**Your objective**
Below are lines of data; restate word for word those running from the line containing "dilakukan di rumah. Yuk tonton videonya!" to the line containing "מארז שוקולדים", inclusive, and no others.

**Data provided**
------------------------------------------------------------

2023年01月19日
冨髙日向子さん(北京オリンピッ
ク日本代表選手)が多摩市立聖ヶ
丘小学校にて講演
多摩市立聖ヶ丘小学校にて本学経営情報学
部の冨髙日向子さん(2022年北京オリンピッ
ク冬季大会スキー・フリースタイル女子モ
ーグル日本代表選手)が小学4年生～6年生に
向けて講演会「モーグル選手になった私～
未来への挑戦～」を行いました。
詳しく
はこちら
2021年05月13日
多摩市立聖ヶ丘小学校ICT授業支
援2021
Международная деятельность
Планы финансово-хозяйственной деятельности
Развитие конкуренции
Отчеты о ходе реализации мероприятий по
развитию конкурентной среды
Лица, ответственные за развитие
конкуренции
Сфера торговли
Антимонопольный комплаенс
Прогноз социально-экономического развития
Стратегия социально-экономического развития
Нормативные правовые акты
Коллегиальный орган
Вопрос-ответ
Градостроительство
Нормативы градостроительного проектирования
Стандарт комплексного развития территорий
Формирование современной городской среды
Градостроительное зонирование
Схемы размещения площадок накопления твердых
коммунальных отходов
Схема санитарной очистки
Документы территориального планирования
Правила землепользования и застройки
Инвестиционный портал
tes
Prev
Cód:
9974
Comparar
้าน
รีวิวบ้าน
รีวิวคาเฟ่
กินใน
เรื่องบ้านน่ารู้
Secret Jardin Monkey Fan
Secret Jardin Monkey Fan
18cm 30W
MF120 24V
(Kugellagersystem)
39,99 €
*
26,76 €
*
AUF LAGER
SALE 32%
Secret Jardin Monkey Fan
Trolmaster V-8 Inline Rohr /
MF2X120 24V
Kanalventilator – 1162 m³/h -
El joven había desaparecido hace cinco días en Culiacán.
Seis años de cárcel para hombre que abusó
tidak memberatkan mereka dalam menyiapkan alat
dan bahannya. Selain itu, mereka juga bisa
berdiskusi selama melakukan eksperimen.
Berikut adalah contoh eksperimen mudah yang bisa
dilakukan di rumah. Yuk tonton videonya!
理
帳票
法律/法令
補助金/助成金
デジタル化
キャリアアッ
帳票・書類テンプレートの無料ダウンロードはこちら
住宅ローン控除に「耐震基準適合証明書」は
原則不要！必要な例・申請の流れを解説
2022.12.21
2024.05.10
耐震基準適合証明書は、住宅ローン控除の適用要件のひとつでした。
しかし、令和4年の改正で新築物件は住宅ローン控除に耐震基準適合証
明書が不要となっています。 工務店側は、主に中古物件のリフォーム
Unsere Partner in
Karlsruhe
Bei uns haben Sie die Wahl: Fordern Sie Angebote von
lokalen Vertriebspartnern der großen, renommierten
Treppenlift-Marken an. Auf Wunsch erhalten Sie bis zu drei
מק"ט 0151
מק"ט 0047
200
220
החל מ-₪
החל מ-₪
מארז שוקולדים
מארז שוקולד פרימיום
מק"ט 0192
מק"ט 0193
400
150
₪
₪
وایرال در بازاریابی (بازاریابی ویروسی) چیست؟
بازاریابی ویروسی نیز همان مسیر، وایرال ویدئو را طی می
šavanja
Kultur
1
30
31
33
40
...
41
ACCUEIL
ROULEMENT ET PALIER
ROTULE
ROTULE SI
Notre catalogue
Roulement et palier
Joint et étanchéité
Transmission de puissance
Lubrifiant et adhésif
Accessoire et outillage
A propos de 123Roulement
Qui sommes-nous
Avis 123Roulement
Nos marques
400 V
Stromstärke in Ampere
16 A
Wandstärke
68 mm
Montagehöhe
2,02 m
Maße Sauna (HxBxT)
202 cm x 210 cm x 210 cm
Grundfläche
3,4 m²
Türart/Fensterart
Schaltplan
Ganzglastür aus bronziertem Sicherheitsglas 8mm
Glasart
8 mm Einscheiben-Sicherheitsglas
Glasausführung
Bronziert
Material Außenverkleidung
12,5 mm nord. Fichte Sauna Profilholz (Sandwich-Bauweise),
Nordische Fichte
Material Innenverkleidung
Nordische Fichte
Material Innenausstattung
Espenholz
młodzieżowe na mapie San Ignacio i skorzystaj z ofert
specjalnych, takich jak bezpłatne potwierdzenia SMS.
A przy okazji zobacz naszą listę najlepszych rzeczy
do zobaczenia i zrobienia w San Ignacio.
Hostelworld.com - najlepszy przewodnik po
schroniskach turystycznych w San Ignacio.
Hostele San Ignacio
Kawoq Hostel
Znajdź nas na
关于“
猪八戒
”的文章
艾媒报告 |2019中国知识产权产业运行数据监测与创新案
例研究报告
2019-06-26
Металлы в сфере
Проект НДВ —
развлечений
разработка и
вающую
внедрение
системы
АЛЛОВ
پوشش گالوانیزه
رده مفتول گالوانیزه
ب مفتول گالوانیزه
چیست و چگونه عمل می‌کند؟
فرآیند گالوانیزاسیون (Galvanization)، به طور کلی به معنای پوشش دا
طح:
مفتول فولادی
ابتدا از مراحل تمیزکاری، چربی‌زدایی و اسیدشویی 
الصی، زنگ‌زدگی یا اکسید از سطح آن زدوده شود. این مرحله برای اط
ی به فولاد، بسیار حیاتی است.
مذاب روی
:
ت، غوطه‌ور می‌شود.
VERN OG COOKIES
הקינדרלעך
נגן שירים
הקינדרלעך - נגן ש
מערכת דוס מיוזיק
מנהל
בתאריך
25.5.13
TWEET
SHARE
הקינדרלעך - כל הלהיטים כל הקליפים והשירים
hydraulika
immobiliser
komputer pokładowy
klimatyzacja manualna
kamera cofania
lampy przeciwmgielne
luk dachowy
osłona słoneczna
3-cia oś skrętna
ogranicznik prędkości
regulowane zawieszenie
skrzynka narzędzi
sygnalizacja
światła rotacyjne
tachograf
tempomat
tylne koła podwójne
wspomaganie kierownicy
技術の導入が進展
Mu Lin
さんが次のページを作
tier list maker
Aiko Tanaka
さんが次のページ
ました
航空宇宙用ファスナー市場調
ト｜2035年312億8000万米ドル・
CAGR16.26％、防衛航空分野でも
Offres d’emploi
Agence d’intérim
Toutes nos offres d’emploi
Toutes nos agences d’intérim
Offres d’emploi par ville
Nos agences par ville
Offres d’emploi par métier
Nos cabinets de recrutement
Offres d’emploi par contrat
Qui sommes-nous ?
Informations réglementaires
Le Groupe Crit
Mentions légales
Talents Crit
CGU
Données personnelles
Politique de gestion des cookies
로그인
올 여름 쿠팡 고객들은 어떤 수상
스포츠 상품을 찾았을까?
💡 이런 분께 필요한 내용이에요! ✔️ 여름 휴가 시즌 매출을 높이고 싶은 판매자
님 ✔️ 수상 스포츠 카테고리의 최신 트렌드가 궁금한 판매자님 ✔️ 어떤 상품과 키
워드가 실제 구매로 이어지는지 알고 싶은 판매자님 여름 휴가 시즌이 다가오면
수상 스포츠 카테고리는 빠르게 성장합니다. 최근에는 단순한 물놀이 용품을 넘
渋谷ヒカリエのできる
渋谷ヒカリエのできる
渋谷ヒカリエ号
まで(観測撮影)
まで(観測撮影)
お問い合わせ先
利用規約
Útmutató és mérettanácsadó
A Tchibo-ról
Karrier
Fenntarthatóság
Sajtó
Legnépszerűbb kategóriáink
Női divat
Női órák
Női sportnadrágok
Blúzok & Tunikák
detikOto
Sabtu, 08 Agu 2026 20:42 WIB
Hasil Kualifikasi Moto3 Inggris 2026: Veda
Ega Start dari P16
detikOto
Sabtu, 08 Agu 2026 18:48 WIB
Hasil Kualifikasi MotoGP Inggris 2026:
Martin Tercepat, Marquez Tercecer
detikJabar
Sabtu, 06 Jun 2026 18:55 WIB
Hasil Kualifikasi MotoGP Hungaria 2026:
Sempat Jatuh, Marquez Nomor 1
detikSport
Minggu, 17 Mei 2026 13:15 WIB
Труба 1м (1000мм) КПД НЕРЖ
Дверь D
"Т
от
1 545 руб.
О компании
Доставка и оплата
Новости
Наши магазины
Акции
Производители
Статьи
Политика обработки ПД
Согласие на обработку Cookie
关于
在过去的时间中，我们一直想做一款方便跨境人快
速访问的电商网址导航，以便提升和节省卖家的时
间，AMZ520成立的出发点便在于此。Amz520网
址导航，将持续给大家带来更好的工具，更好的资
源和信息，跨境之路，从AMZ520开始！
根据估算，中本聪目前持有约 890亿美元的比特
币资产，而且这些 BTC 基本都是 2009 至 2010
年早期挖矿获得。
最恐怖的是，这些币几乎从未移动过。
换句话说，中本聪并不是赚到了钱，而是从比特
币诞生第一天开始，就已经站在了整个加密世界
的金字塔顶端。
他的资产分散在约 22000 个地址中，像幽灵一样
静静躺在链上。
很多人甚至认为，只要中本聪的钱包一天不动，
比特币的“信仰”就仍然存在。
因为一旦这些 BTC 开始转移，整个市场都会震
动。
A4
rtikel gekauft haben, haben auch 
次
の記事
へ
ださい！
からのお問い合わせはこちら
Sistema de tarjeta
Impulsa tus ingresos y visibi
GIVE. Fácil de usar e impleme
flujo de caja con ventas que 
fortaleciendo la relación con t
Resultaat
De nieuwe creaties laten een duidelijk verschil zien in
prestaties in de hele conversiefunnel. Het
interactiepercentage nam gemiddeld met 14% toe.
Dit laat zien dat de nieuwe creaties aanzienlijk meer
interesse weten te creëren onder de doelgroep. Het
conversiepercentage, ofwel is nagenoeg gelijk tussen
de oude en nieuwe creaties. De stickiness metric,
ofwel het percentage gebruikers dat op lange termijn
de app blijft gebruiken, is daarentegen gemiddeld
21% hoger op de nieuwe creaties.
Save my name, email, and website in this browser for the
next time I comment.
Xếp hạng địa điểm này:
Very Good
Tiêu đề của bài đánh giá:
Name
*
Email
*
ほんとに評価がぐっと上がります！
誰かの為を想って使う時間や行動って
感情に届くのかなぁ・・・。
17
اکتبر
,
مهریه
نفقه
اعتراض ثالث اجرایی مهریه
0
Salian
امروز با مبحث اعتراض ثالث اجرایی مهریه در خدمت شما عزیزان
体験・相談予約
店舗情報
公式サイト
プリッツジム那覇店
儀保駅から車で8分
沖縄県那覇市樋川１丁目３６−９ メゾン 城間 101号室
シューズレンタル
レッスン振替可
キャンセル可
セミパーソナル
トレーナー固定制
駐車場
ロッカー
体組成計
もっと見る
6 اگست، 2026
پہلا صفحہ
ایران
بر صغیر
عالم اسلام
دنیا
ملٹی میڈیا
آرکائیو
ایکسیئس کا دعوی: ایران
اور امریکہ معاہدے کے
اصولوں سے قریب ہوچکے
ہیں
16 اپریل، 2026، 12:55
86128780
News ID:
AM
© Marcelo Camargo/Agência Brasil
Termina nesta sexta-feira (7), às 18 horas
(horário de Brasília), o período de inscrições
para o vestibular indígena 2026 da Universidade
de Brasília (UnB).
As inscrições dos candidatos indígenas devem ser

------------------------------------------------------------

**Solution for this task**
dilakukan di rumah. Yuk tonton videonya!
理
帳票
法律/法令
補助金/助成金
デジタル化
キャリアアッ
帳票・書類テンプレートの無料ダウンロードはこちら
住宅ローン控除に「耐震基準適合証明書」は
原則不要！必要な例・申請の流れを解説
2022.12.21
2024.05.10
耐震基準適合証明書は、住宅ローン控除の適用要件のひとつでした。
しかし、令和4年の改正で新築物件は住宅ローン控除に耐震基準適合証
明書が不要となっています。 工務店側は、主に中古物件のリフォーム
Unsere Partner in
Karlsruhe
Bei uns haben Sie die Wahl: Fordern Sie Angebote von
lokalen Vertriebspartnern der großen, renommierten
Treppenlift-Marken an. Auf Wunsch erhalten Sie bis zu drei
מק"ט 0151
מק"ט 0047
200
220
החל מ-₪
החל מ-₪
מארז שוקולדים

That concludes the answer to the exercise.